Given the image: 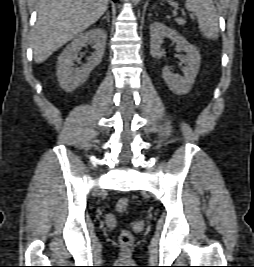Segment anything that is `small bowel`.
<instances>
[{"label":"small bowel","instance_id":"small-bowel-1","mask_svg":"<svg viewBox=\"0 0 254 267\" xmlns=\"http://www.w3.org/2000/svg\"><path fill=\"white\" fill-rule=\"evenodd\" d=\"M107 220L112 223L114 221V217L112 215H108Z\"/></svg>","mask_w":254,"mask_h":267}]
</instances>
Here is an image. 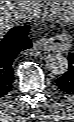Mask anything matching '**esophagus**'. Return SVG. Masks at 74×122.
I'll list each match as a JSON object with an SVG mask.
<instances>
[{
    "label": "esophagus",
    "mask_w": 74,
    "mask_h": 122,
    "mask_svg": "<svg viewBox=\"0 0 74 122\" xmlns=\"http://www.w3.org/2000/svg\"><path fill=\"white\" fill-rule=\"evenodd\" d=\"M35 50H49L50 43L47 39L43 38L34 42Z\"/></svg>",
    "instance_id": "34e87169"
}]
</instances>
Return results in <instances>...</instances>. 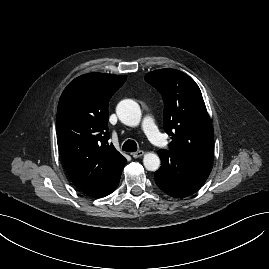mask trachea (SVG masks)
I'll return each mask as SVG.
<instances>
[{"label":"trachea","instance_id":"3493384b","mask_svg":"<svg viewBox=\"0 0 269 269\" xmlns=\"http://www.w3.org/2000/svg\"><path fill=\"white\" fill-rule=\"evenodd\" d=\"M122 150L126 152H135L137 151V144L134 140H127L124 142Z\"/></svg>","mask_w":269,"mask_h":269}]
</instances>
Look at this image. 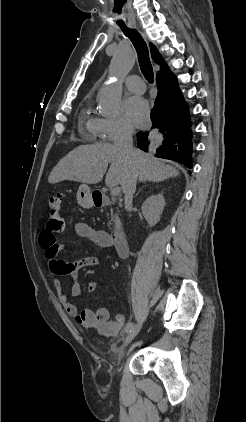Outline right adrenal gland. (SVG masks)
<instances>
[{
    "mask_svg": "<svg viewBox=\"0 0 246 422\" xmlns=\"http://www.w3.org/2000/svg\"><path fill=\"white\" fill-rule=\"evenodd\" d=\"M140 191V190H139ZM139 191L135 194V197L139 194Z\"/></svg>",
    "mask_w": 246,
    "mask_h": 422,
    "instance_id": "1",
    "label": "right adrenal gland"
}]
</instances>
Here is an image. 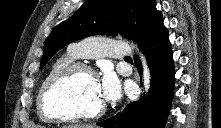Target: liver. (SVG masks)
<instances>
[{
	"label": "liver",
	"instance_id": "liver-1",
	"mask_svg": "<svg viewBox=\"0 0 221 128\" xmlns=\"http://www.w3.org/2000/svg\"><path fill=\"white\" fill-rule=\"evenodd\" d=\"M64 128H96V126L94 125H79V124H75V125H69L67 127Z\"/></svg>",
	"mask_w": 221,
	"mask_h": 128
}]
</instances>
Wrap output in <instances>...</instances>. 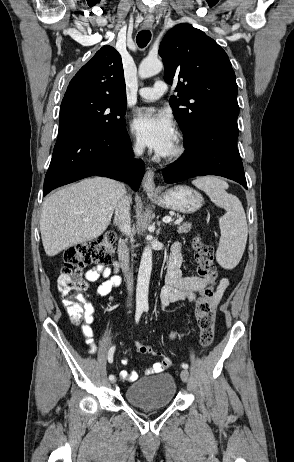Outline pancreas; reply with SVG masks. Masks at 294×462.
Instances as JSON below:
<instances>
[{
	"mask_svg": "<svg viewBox=\"0 0 294 462\" xmlns=\"http://www.w3.org/2000/svg\"><path fill=\"white\" fill-rule=\"evenodd\" d=\"M178 218H180V216H177ZM191 229V224L187 223V222H184L182 224H179L178 226V232L179 233H188Z\"/></svg>",
	"mask_w": 294,
	"mask_h": 462,
	"instance_id": "cf45deb5",
	"label": "pancreas"
}]
</instances>
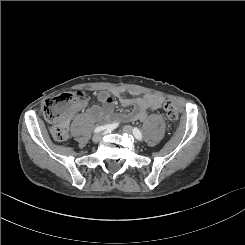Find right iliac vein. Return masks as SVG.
Wrapping results in <instances>:
<instances>
[{
	"instance_id": "63e3f726",
	"label": "right iliac vein",
	"mask_w": 245,
	"mask_h": 245,
	"mask_svg": "<svg viewBox=\"0 0 245 245\" xmlns=\"http://www.w3.org/2000/svg\"><path fill=\"white\" fill-rule=\"evenodd\" d=\"M102 138V134L101 133H96L93 137L92 140L93 142H99Z\"/></svg>"
}]
</instances>
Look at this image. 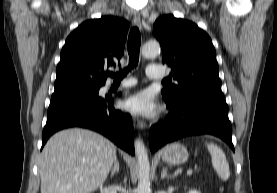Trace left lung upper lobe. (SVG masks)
I'll list each match as a JSON object with an SVG mask.
<instances>
[{
	"label": "left lung upper lobe",
	"mask_w": 277,
	"mask_h": 193,
	"mask_svg": "<svg viewBox=\"0 0 277 193\" xmlns=\"http://www.w3.org/2000/svg\"><path fill=\"white\" fill-rule=\"evenodd\" d=\"M153 29L160 41L163 63L171 67L172 76L178 81L162 90L167 103L176 104L196 89L221 88L216 51L206 32L171 14L158 18Z\"/></svg>",
	"instance_id": "5c2ea615"
}]
</instances>
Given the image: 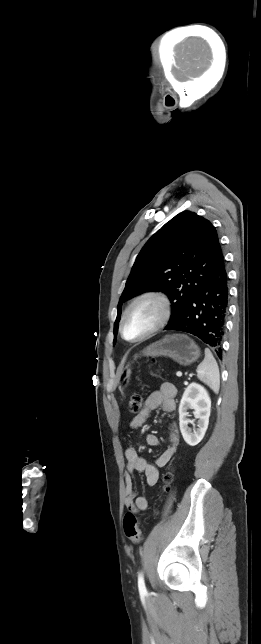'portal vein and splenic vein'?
<instances>
[{"mask_svg": "<svg viewBox=\"0 0 261 644\" xmlns=\"http://www.w3.org/2000/svg\"><path fill=\"white\" fill-rule=\"evenodd\" d=\"M176 375H177L178 377H181V376H182V372H181V371H178V372L176 373Z\"/></svg>", "mask_w": 261, "mask_h": 644, "instance_id": "1", "label": "portal vein and splenic vein"}]
</instances>
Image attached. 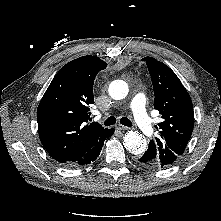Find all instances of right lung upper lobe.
I'll list each match as a JSON object with an SVG mask.
<instances>
[{
  "instance_id": "obj_1",
  "label": "right lung upper lobe",
  "mask_w": 221,
  "mask_h": 221,
  "mask_svg": "<svg viewBox=\"0 0 221 221\" xmlns=\"http://www.w3.org/2000/svg\"><path fill=\"white\" fill-rule=\"evenodd\" d=\"M106 67V62L96 56L77 58L55 75L43 95L37 109L38 132L44 148L56 161H78L107 129L89 122L94 79Z\"/></svg>"
}]
</instances>
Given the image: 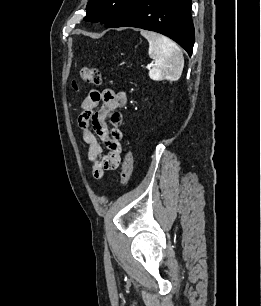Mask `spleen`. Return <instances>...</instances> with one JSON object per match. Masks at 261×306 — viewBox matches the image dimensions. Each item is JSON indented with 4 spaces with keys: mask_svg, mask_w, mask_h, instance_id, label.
Masks as SVG:
<instances>
[{
    "mask_svg": "<svg viewBox=\"0 0 261 306\" xmlns=\"http://www.w3.org/2000/svg\"><path fill=\"white\" fill-rule=\"evenodd\" d=\"M141 35L148 40L149 57L155 61L149 77L156 81H177L184 68L183 53L179 46L168 37L155 32L142 30Z\"/></svg>",
    "mask_w": 261,
    "mask_h": 306,
    "instance_id": "1",
    "label": "spleen"
}]
</instances>
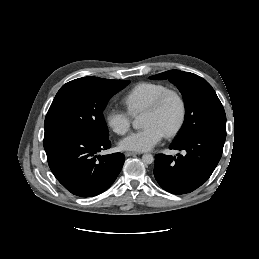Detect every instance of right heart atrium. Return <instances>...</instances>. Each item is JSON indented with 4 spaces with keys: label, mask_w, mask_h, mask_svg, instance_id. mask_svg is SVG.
I'll list each match as a JSON object with an SVG mask.
<instances>
[{
    "label": "right heart atrium",
    "mask_w": 259,
    "mask_h": 259,
    "mask_svg": "<svg viewBox=\"0 0 259 259\" xmlns=\"http://www.w3.org/2000/svg\"><path fill=\"white\" fill-rule=\"evenodd\" d=\"M105 119L108 126L118 135L126 134L131 126L132 114L129 111L118 108H110Z\"/></svg>",
    "instance_id": "1"
}]
</instances>
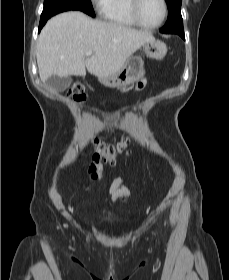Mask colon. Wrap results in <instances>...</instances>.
<instances>
[{
    "label": "colon",
    "instance_id": "1",
    "mask_svg": "<svg viewBox=\"0 0 229 280\" xmlns=\"http://www.w3.org/2000/svg\"><path fill=\"white\" fill-rule=\"evenodd\" d=\"M69 96L76 103H81L86 99L85 87L82 83H74L70 86ZM131 142L128 137H124L116 145H106L101 143L98 140H95L92 144L91 152V164L89 171L91 173V178L96 180L98 178L97 173L95 172V166L100 162L104 161L109 164H115L116 158L119 155L131 154Z\"/></svg>",
    "mask_w": 229,
    "mask_h": 280
}]
</instances>
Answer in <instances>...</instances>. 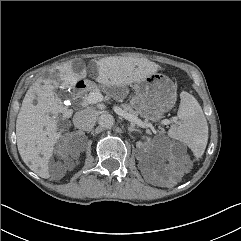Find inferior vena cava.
Here are the masks:
<instances>
[{
    "label": "inferior vena cava",
    "mask_w": 241,
    "mask_h": 241,
    "mask_svg": "<svg viewBox=\"0 0 241 241\" xmlns=\"http://www.w3.org/2000/svg\"><path fill=\"white\" fill-rule=\"evenodd\" d=\"M97 114L94 109H83L75 113L74 126L83 131H90L96 123Z\"/></svg>",
    "instance_id": "obj_1"
}]
</instances>
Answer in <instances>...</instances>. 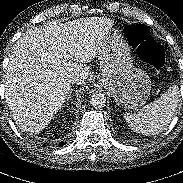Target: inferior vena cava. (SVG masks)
<instances>
[{"label": "inferior vena cava", "mask_w": 183, "mask_h": 183, "mask_svg": "<svg viewBox=\"0 0 183 183\" xmlns=\"http://www.w3.org/2000/svg\"><path fill=\"white\" fill-rule=\"evenodd\" d=\"M67 80L69 83H72V84H81V82H82L80 75L77 73H71L68 76Z\"/></svg>", "instance_id": "1"}]
</instances>
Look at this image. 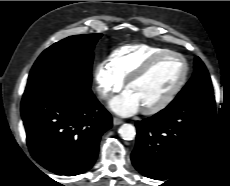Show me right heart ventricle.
<instances>
[{
	"instance_id": "e07e8e85",
	"label": "right heart ventricle",
	"mask_w": 230,
	"mask_h": 186,
	"mask_svg": "<svg viewBox=\"0 0 230 186\" xmlns=\"http://www.w3.org/2000/svg\"><path fill=\"white\" fill-rule=\"evenodd\" d=\"M167 50L149 44H127L111 52L109 65L115 74L125 82L149 58Z\"/></svg>"
}]
</instances>
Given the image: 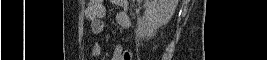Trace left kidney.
<instances>
[{
  "label": "left kidney",
  "instance_id": "5707ae66",
  "mask_svg": "<svg viewBox=\"0 0 267 60\" xmlns=\"http://www.w3.org/2000/svg\"><path fill=\"white\" fill-rule=\"evenodd\" d=\"M177 4L178 0H151L145 5L144 18L157 29L170 21Z\"/></svg>",
  "mask_w": 267,
  "mask_h": 60
}]
</instances>
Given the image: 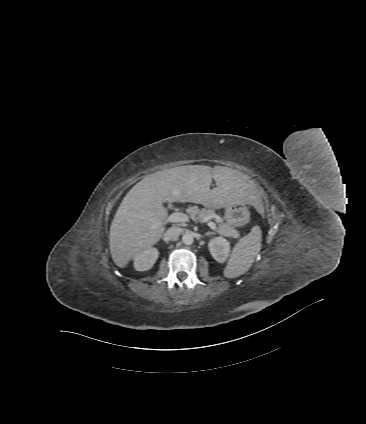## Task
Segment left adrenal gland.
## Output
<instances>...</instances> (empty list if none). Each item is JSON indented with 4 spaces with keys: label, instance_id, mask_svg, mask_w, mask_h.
<instances>
[{
    "label": "left adrenal gland",
    "instance_id": "a2214340",
    "mask_svg": "<svg viewBox=\"0 0 366 424\" xmlns=\"http://www.w3.org/2000/svg\"><path fill=\"white\" fill-rule=\"evenodd\" d=\"M212 234H214V232H207V233L205 234V236H206V237H208V236H210V235H212Z\"/></svg>",
    "mask_w": 366,
    "mask_h": 424
}]
</instances>
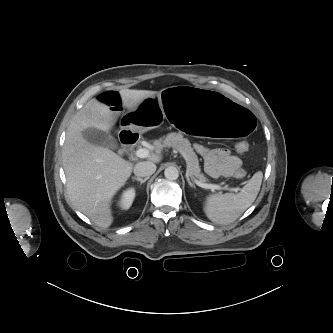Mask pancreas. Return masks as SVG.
<instances>
[{
    "mask_svg": "<svg viewBox=\"0 0 333 333\" xmlns=\"http://www.w3.org/2000/svg\"><path fill=\"white\" fill-rule=\"evenodd\" d=\"M156 148L173 147L180 152L186 160L187 174L197 178L201 182L206 181V177L201 173L199 161L196 153L191 147V143L180 133H169L164 139L154 142Z\"/></svg>",
    "mask_w": 333,
    "mask_h": 333,
    "instance_id": "pancreas-1",
    "label": "pancreas"
}]
</instances>
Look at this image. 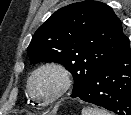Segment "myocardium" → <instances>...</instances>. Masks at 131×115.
<instances>
[{"instance_id": "f54148a6", "label": "myocardium", "mask_w": 131, "mask_h": 115, "mask_svg": "<svg viewBox=\"0 0 131 115\" xmlns=\"http://www.w3.org/2000/svg\"><path fill=\"white\" fill-rule=\"evenodd\" d=\"M43 71H52L54 72L60 80V84L56 92L49 98L42 99L38 97L33 90V81L34 78ZM71 86V73L63 64L58 62H46L38 66L33 70L27 81V90L32 99L42 105H50L59 100Z\"/></svg>"}]
</instances>
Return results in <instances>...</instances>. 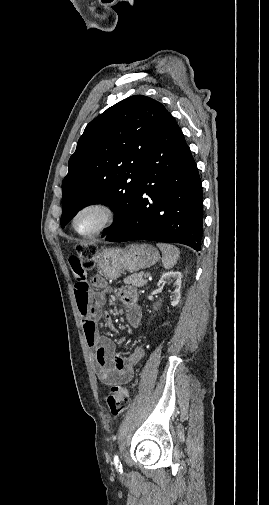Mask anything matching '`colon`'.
I'll return each instance as SVG.
<instances>
[{
    "label": "colon",
    "instance_id": "5ec220e1",
    "mask_svg": "<svg viewBox=\"0 0 269 505\" xmlns=\"http://www.w3.org/2000/svg\"><path fill=\"white\" fill-rule=\"evenodd\" d=\"M97 253V248L93 244H80L77 247V254L70 257V259H80L82 262V267L86 271L93 268L95 257ZM107 405L113 416H119L122 414L129 406L130 395L129 391L119 385H113L111 391L107 396Z\"/></svg>",
    "mask_w": 269,
    "mask_h": 505
}]
</instances>
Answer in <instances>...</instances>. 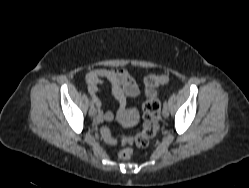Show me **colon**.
<instances>
[{"instance_id":"obj_1","label":"colon","mask_w":249,"mask_h":188,"mask_svg":"<svg viewBox=\"0 0 249 188\" xmlns=\"http://www.w3.org/2000/svg\"><path fill=\"white\" fill-rule=\"evenodd\" d=\"M169 77L166 74L149 75L144 81L145 100L143 102V128L133 138L113 136L108 127L101 129L104 140L109 144L134 143L138 147H145L149 140L155 136L159 128L160 103L157 98L156 88L167 84ZM132 155V149L126 148L119 153L122 159H129Z\"/></svg>"}]
</instances>
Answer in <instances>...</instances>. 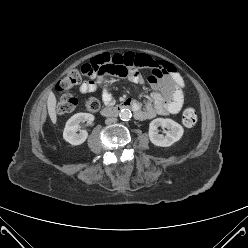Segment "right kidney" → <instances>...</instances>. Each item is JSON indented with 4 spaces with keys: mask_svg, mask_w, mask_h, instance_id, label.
<instances>
[{
    "mask_svg": "<svg viewBox=\"0 0 248 248\" xmlns=\"http://www.w3.org/2000/svg\"><path fill=\"white\" fill-rule=\"evenodd\" d=\"M81 121H87L92 123L94 121V116L89 113H77L74 114L67 122L63 131V138L65 141L69 142L71 145H80L88 137V132L86 130H80L79 123ZM77 133V131H79Z\"/></svg>",
    "mask_w": 248,
    "mask_h": 248,
    "instance_id": "ca27d5eb",
    "label": "right kidney"
}]
</instances>
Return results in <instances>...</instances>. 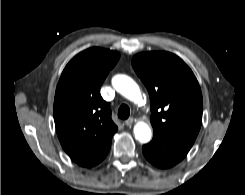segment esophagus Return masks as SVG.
<instances>
[{"label":"esophagus","instance_id":"34e87169","mask_svg":"<svg viewBox=\"0 0 245 195\" xmlns=\"http://www.w3.org/2000/svg\"><path fill=\"white\" fill-rule=\"evenodd\" d=\"M134 121H135L134 118H129L125 121V124L127 126H131L134 123Z\"/></svg>","mask_w":245,"mask_h":195}]
</instances>
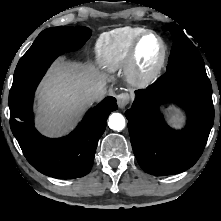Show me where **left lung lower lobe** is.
Returning <instances> with one entry per match:
<instances>
[{
	"label": "left lung lower lobe",
	"mask_w": 221,
	"mask_h": 221,
	"mask_svg": "<svg viewBox=\"0 0 221 221\" xmlns=\"http://www.w3.org/2000/svg\"><path fill=\"white\" fill-rule=\"evenodd\" d=\"M126 111L134 154L141 168L156 176L173 175L192 167L206 145L214 121L212 88L207 74L177 70L166 72ZM174 101L188 115L185 129L167 126L158 106Z\"/></svg>",
	"instance_id": "1"
}]
</instances>
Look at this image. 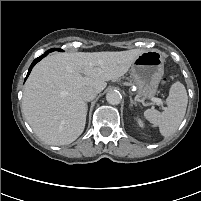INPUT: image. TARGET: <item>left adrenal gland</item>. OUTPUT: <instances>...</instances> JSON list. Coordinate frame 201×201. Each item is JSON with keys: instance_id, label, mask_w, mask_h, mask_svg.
Listing matches in <instances>:
<instances>
[{"instance_id": "1", "label": "left adrenal gland", "mask_w": 201, "mask_h": 201, "mask_svg": "<svg viewBox=\"0 0 201 201\" xmlns=\"http://www.w3.org/2000/svg\"><path fill=\"white\" fill-rule=\"evenodd\" d=\"M136 105V103L133 101L132 97L130 96V106Z\"/></svg>"}]
</instances>
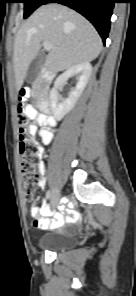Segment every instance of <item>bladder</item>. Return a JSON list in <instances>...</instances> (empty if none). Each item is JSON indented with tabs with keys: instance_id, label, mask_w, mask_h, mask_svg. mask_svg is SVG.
Listing matches in <instances>:
<instances>
[{
	"instance_id": "31cf9c89",
	"label": "bladder",
	"mask_w": 136,
	"mask_h": 296,
	"mask_svg": "<svg viewBox=\"0 0 136 296\" xmlns=\"http://www.w3.org/2000/svg\"><path fill=\"white\" fill-rule=\"evenodd\" d=\"M76 236L72 233H60L44 236L39 242L41 250L56 251L73 246Z\"/></svg>"
}]
</instances>
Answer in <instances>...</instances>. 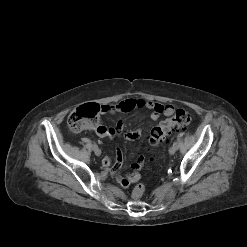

○ ○ ○

Stated goal:
Recast the records from the line containing "Mask colon. Wrap" up to and including the line containing "96L76 103H81L86 99L85" as a JSON list of strings, one string per line, with blank lines dropped. Leave the pictures out of your answer.

Final answer:
[
  "Mask colon. Wrap results in <instances>...</instances>.",
  "<instances>",
  "[{",
  "    \"label\": \"colon\",",
  "    \"instance_id\": \"1\",",
  "    \"mask_svg\": \"<svg viewBox=\\\"0 0 229 280\\\" xmlns=\\\"http://www.w3.org/2000/svg\\\"><path fill=\\\"white\\\" fill-rule=\\\"evenodd\\\" d=\\\"M69 96L76 103H81L86 99L85 87L82 83H74L70 86ZM131 142L128 137H124L116 145H106L101 143L98 140H95L92 144L91 152V164L89 171L91 173V178L96 180L98 178L97 173L95 172V166L100 162L104 161L109 164H115L116 158L119 155L131 154Z\\\"/></svg>\","
]